Letter from China: Ink, paper, resistance: The quiet rebellion of century-old Dongfang Bookstore
2025-04-23 20:01 Xinhua
To engage its digital-native patrons, Dongfang Bookstore has innovated with literary mystery bundles, each containing a curated book paired with a handwritten postcard, said Li, adding that the bookstore also hosts regular reading salons to unearth hidden gems for a new generation of readers.
As night fell, young readers sat bathed in window light, their page-turning whispers weaving with the old street's bustle into a singular symphony of white noise.
The scene echoed the argument of renowned Chinese historical geographer Ge Jianxiong: true humanistic reading defies haste, much like our repeated recitations of classic Tang poems and Song verses -- each encounter sparking fresh revelations. For such reading, the printed word retains an enduring sanctity.
Just as Ernest Hemingway found inspiration for The Sun Also Rises through Shakespeare and Company's shelves, today's readers at Dongfang Bookstore reclaim the art of “offline thinking,“ where physical books teach neural weaving amidst AI's fragmentation of knowledge.

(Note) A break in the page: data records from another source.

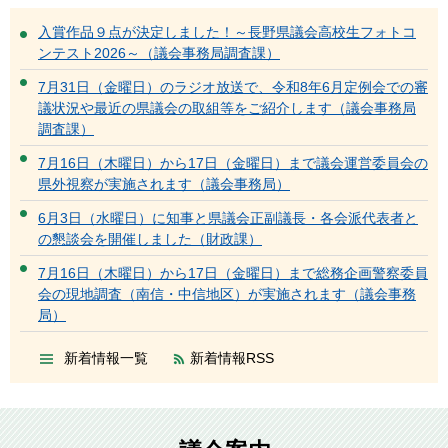
入賞作品９点が決定しました！～長野県議会高校生フォトコ
ンテスト2026～（議会事務局調査課）
7月31日（金曜日）のラジオ放送で、令和8年6月定例会での審
議状況や最近の県議会の取組等をご紹介します（議会事務局
調査課）
7月16日（木曜日）から17日（金曜日）まで議会運営委員会の
県外視察が実施されます（議会事務局）
6月3日（水曜日）に知事と県議会正副議長・各会派代表者と
の懇談会を開催しました（財政課）
7月16日（木曜日）から17日（金曜日）まで総務企画警察委員
会の現地調査（南信・中信地区）が実施されます（議会事務
局）
新着情報一覧
新着情報RSS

“Should we abandon reading today, surrendering entirely to science, technology and AI, what marrow would remain in the bones of our humanity?“ Ge raised a question that he had long been pondering.
In the Dongfang Bookstore, the answer lingers within every tenderly turned page, where civilization's warmth persists, forever beyond algorithms' cold grasp.
“The bookstore isn't some anti-AI bunker, but a living testament that the most precious values can only be measured by the human heart,“ Li said.